Nama Warsito sudah mendunia karena temuan teknologi tomografi medan listrik (electrical capacitance volume tomography, ECVT) empat dimensi (4D). Tomografi adalah teknologi pemindai obyek tanpa harus menyentuh bendanya. "Empat dimensi dimaknai sebagai tiga dimensi ruang (volume) dan satu dimensi waktu, karena obyeknya bergerak," ujarnya.
Ini merupakan terobosan besar dalam teknik memindai, karena ECVT mampu memindai 3D (volumetrik) dengan obyek bergerak berkecepatan tinggi. Teknologi pemindai semacam CT Scan dan MRI menjadi terlihat kuno. Pasalnya, dua alat itu sekadar menghasilkan citra dua atau tiga dimensi dengan obyek tidak bergerak. Aplikasinya sangat luas, dari reaktor di pabrik, tubuh manusia, obyek berskala nano, hingga perut Bumi.
Warsito mulai membuat pemindai itu ketika ia mengajar di Ohio State University, Amerika, pada 2001, setelah hijrah dari Jepang pada 1999. Pada 2003, di tengah kariernya yang cemerlang di Amerika, satu dari 15 peneliti terkemuka yang menjadi anggota Industrial Research Consortium itu memutuskan menyempurnakan alatnya di Tanah Air.
Ia mendirikan Centre for Tomography Research Laboratory (Ctech Labs) Edwar Technology dan rela pulang-balik Indonesia-Ohio untuk mengajar di universitas tersebut. Di laboratorium yang berdiri di rumah toko Modern Land, Tangerang, Banten, itulah ia berhasil menciptakan ECVT-nya pada 2004.

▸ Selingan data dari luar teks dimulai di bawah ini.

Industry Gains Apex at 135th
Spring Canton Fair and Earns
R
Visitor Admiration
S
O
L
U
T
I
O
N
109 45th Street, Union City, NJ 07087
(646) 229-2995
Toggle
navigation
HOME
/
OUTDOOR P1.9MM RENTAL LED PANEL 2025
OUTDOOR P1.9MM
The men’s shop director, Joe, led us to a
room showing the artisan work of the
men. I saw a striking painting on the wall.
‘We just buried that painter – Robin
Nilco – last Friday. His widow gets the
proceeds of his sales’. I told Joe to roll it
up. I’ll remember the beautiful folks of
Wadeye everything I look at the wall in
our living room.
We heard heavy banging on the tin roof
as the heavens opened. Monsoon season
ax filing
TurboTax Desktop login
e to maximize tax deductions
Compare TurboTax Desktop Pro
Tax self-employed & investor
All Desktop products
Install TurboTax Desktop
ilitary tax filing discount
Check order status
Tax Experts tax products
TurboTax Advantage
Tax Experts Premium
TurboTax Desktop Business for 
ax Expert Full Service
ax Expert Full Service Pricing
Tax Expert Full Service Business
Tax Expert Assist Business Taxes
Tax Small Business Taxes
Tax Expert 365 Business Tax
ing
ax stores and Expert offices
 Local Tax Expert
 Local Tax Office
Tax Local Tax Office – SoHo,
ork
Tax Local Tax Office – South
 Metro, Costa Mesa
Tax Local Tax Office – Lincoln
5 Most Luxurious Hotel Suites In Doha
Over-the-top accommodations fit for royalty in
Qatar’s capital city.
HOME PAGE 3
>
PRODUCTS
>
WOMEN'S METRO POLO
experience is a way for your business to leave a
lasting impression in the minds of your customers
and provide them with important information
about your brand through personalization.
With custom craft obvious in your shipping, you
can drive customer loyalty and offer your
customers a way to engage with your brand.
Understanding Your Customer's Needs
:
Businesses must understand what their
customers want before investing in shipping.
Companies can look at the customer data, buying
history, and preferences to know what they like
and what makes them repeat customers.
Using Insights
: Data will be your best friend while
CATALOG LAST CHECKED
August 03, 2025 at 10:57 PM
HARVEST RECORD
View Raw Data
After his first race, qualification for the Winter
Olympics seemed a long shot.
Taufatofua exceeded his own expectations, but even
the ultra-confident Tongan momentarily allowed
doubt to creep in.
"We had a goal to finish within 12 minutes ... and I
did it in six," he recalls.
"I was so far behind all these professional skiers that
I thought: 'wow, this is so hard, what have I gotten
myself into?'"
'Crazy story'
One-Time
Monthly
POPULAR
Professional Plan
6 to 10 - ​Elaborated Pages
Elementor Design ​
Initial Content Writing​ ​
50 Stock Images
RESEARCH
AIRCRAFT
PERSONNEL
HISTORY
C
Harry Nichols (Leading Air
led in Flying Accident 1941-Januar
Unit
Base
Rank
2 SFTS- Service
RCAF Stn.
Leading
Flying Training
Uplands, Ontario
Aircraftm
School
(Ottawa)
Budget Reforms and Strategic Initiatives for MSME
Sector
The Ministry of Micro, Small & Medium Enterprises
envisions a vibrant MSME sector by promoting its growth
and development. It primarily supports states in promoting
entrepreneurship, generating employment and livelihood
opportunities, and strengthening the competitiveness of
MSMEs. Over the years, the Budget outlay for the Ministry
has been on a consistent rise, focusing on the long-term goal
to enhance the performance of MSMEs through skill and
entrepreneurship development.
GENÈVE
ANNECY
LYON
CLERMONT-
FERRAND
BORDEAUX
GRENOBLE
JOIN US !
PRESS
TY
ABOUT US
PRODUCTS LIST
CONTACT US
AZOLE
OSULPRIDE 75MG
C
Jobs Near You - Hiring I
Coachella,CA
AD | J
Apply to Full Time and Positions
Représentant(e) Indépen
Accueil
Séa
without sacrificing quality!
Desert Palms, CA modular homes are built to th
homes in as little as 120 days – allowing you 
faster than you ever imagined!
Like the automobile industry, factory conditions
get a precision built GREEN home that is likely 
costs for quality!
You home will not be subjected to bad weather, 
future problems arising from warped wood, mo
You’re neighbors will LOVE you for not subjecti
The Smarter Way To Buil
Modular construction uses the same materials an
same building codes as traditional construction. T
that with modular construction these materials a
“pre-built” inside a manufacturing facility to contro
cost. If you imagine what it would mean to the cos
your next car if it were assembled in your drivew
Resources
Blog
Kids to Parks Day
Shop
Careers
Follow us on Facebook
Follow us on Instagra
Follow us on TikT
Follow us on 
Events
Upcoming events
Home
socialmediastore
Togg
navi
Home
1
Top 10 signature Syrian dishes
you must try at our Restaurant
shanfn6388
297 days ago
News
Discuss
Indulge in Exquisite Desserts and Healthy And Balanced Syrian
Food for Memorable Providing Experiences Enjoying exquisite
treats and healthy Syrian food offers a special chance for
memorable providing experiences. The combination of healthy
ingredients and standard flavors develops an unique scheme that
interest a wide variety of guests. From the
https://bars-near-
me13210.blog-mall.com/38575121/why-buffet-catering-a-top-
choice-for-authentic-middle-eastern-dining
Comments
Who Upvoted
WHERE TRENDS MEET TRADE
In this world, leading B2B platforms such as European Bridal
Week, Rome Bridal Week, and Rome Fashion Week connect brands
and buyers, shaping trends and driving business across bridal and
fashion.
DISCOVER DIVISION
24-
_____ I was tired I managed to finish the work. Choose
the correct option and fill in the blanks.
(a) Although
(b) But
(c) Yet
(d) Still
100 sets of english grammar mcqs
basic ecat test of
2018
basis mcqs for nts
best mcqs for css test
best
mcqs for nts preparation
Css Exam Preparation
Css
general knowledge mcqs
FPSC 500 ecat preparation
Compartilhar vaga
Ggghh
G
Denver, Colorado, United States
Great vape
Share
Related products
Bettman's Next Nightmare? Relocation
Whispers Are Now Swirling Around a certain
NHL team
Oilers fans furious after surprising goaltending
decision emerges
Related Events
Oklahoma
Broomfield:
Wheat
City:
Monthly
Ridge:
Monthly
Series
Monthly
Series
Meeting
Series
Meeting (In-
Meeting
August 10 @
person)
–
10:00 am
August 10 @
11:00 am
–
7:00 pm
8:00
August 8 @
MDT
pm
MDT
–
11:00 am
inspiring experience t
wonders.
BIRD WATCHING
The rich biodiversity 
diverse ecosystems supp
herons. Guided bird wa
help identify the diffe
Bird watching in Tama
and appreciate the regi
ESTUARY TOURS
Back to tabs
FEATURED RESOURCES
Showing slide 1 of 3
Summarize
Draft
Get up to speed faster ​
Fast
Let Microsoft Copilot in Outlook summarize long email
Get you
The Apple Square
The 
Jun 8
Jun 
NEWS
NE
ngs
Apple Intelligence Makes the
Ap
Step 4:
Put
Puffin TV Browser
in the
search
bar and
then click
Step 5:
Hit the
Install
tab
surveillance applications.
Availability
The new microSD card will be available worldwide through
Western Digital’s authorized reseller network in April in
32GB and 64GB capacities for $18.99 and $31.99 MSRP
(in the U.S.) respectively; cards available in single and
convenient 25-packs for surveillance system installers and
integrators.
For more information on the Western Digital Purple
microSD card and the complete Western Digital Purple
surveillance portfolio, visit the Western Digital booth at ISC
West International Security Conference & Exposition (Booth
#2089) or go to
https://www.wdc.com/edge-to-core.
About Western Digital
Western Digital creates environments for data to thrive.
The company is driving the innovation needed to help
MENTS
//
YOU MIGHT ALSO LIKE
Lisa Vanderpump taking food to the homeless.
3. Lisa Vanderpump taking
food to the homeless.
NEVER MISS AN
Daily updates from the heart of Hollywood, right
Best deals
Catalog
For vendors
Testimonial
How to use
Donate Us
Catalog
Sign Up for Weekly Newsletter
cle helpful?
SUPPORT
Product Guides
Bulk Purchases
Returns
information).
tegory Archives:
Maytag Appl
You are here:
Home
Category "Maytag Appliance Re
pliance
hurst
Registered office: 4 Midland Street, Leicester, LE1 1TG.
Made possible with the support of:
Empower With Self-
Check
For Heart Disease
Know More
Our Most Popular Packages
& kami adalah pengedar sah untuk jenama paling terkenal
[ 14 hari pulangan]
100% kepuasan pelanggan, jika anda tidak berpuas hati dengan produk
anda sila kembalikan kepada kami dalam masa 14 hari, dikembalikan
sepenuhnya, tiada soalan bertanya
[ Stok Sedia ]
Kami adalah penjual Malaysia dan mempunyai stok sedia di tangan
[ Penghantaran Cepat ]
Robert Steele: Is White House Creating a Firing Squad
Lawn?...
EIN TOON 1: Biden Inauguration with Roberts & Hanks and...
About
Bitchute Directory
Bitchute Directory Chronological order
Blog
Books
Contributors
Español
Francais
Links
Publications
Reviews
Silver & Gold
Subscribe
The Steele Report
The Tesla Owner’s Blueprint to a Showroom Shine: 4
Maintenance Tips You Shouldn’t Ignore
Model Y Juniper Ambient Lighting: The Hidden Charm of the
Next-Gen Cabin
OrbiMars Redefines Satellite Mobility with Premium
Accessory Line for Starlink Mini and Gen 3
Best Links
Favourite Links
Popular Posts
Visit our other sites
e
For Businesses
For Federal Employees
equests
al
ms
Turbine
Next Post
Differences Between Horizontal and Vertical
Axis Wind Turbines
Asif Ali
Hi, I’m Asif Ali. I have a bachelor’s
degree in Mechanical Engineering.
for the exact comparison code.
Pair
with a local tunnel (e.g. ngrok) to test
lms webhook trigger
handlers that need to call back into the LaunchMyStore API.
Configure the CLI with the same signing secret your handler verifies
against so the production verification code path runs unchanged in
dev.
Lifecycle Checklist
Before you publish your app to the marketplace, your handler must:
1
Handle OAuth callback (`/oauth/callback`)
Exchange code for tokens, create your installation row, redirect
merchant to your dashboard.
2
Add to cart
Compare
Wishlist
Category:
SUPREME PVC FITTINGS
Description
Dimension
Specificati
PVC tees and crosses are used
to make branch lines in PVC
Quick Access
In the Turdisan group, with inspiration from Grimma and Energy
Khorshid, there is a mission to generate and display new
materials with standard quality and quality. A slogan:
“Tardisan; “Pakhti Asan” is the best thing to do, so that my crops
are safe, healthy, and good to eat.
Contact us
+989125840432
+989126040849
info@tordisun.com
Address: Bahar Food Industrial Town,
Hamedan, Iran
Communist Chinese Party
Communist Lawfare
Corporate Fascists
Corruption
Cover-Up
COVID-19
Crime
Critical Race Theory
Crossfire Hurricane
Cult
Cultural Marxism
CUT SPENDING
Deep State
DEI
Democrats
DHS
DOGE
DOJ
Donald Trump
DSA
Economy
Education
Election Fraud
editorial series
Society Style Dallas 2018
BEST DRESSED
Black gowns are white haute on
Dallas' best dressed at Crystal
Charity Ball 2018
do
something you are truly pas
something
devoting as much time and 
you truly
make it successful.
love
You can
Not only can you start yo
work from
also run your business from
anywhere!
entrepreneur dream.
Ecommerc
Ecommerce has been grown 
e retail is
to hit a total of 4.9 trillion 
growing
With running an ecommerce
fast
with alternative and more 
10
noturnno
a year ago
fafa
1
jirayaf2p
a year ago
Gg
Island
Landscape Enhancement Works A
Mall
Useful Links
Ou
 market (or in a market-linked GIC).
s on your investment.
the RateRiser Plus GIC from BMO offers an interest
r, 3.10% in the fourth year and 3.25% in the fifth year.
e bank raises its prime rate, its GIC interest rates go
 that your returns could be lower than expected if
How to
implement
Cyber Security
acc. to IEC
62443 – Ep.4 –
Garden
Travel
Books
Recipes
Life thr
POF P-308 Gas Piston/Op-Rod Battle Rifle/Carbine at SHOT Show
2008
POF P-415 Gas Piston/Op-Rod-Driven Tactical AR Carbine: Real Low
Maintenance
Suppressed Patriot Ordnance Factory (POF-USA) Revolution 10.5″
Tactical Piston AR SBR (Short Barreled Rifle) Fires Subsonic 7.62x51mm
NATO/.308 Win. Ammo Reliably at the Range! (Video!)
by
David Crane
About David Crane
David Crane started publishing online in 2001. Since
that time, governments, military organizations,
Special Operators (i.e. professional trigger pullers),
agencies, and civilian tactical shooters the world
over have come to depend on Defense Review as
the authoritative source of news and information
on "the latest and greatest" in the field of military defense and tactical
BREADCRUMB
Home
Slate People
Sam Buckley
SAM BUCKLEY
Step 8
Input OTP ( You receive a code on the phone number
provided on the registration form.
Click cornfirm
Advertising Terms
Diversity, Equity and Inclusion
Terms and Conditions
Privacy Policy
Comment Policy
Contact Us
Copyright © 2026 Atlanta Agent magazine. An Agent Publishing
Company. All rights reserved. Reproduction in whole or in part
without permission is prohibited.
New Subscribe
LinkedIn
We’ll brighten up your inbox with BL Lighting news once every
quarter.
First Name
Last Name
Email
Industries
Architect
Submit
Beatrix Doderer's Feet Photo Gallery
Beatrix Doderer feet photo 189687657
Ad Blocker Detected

Pada 2006, ia sudah menerima paten atas temuannya itu dari biro paten Amerika. ECVT-nya telah dibeli berbagai lembaga, termasuk NASA, yang memakainya untuk memindai keretakan dinding pesawat. Untuk Indonesia, ia membuat Sona CT Scanner, yakni pemindai ultrasonik untuk memeriksa dinding tabung gas bertekanan tinggi yang digunakan pengelola bus Transjakarta.
Ayah empat anak ini tidak sombong meski punya reputasi mendunia. “Saya senang bisa menciptakan sesuatu yang bermanfaat bagi sesama,” ujar suami dari Rita Cherunnisa ini.
Warsito juga pernah menolak tiga gelar profesor dari tiga universitas tersohor di berbagai negara. Alasannya, “Saya tidak membutuhkan itu.” Berbagai penghargaan pernah diraih pria kelahiran Karanganyar itu, termasuk menjadi Tokoh TEMPO 2006.
Ia bertekad untuk mengabdikan pengetahuan dan ilmunya untuk dunia riset, bukan mengejar jabatan tertentu. “Siapa pun bisa duduk di jabatan tertentu. Tapi kalau riset, siapa yang mau mengembangkan?” katanya. “Bagi saya, secangkir kopi sudah cukup.”